Responsibility of the providers of intermediation online services and providers of online search engines

In the Electronic Marketing Act there are accepted amendments, which have as purpose to ensure the implementation of Regulation (EU) 2019 / 1150 of the European Parliament and of the Council of 20 June 2019 on promoting fairness and transparency for business users of online intermediation services.

The ratified in 2019 Regulation (EU) 2019 / 1150 is aimed at preventing potentially harmful practices and bad-faith marketing behaviour within the relations between online platforms and business users of intermediation services, which these platforms provide. The Regulation also aims to warrant a predictable, stable and reliable online business environment within the EU’s Unified Market and to provide transparency and trust within the relations between the companies in the economy of online platforms.

The provisions of the Regulation enter into force a pack of mandatory rules for the providers of intermediation online services, which include: requirements towards the general terms and conditions of the providers of intermediation online services; rules and terms in case of restriction, pausing and termination of services towards a certain business user; requirements, related to the specific contractual conditions, etc. In respect to the need for creating conditions for easier out-of-court dispute resolution, the providers of online intermediation services are obliged to form and maintain an internal system for reviewing complaints and are included requirements and rules in respect to mediation.

The Regulation is directly applicable, but the member-states have to guarantee its adequate and effective implementation, while setting up at national level the rules and measures, applicable in respect to violation of the Regulation’s provisions.

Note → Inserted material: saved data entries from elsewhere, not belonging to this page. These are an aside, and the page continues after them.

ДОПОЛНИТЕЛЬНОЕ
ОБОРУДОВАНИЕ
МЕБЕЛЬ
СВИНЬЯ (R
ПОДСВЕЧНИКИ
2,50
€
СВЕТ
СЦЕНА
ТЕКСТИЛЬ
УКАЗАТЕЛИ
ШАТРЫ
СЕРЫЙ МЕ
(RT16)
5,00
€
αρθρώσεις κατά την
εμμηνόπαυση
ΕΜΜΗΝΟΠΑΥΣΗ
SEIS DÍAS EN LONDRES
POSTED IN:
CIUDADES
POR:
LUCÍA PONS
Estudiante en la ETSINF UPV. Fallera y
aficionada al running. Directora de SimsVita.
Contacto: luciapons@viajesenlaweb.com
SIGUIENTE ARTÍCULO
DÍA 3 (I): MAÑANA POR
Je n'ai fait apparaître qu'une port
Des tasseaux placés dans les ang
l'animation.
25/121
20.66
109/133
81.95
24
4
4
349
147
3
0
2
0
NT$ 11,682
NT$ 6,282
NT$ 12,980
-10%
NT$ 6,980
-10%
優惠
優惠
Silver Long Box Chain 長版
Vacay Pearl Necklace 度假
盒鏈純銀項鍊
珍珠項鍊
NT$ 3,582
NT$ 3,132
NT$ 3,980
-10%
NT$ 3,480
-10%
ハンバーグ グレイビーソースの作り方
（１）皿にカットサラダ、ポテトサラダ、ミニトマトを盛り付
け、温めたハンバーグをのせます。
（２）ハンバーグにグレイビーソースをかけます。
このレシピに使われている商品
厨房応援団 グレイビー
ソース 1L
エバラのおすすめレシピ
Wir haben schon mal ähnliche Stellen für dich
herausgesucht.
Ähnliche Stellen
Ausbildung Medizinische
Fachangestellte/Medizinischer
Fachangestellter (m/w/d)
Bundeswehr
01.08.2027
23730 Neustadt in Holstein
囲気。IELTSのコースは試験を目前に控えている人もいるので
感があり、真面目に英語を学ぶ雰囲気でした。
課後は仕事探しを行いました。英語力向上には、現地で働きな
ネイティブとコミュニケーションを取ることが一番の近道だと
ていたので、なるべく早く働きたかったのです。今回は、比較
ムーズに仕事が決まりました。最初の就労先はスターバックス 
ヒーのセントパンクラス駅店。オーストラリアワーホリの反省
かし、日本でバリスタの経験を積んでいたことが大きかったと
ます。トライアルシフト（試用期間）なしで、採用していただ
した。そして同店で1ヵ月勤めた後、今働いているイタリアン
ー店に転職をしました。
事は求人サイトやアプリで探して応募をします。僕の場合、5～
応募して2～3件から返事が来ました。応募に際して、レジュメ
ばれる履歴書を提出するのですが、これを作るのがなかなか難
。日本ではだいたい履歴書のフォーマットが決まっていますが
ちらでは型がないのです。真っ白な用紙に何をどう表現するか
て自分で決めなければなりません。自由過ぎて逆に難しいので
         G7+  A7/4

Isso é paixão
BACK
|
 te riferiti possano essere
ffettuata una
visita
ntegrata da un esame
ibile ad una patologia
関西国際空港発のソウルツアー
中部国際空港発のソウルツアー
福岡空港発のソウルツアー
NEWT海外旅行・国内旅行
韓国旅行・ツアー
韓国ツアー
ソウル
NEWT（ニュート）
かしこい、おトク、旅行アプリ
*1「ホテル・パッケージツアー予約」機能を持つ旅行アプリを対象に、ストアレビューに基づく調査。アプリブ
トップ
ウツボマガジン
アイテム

In respect to this, in the Electronic Marketing Act a new chapter is created, which refers to civil-law protection against violations of Regulation (EU) 2019 / 1150 and alternative (out-of-court) dispute resolution, with which the consequences of non-compliance with the obligations stemming from the Regulation are defined. Providers of online intermediation services and providers of online search engines take responsibility for violating the requirements set out by Regulation (EU) 2019 / 1150 by virtue of the Civil Procedural Code (CPC). Applications that can be filed by business users and the users of corporate websites, are carried within the main procedure of CPC and are for the purpose of establishing the factual violation, termination of the violation, and/or prohibition of carrying out actions and commercial practices, which are in violation of Regulation (EU) 2019 / 1150.

Group applications for termination of the violation and/or prohibition for carrying out actions and other commercial practices, which are in violation of Regulation (EU) 2019 / 1150, may also be filed by initiative of public authorities, organisations and partnerships, which have legal interest to represent business users and users of corporate websites.

Also, the powers of the court are specified in relation to determining a compensation for damages (both pecuniary and non-pecuniary), as well as for lost profits. An opportunity for alternative dispute resolution is also created.

Included are fines in respect to the obligations of the providers of information society services to store data or to receive access to data, stored in the end-user device of the service recipient. These steps are aimed at fulfilling the General Data Protection Regulation (GDPR), as well as meeting the requirements of Regulation (EU) 2019/1150 in respect to data treatment.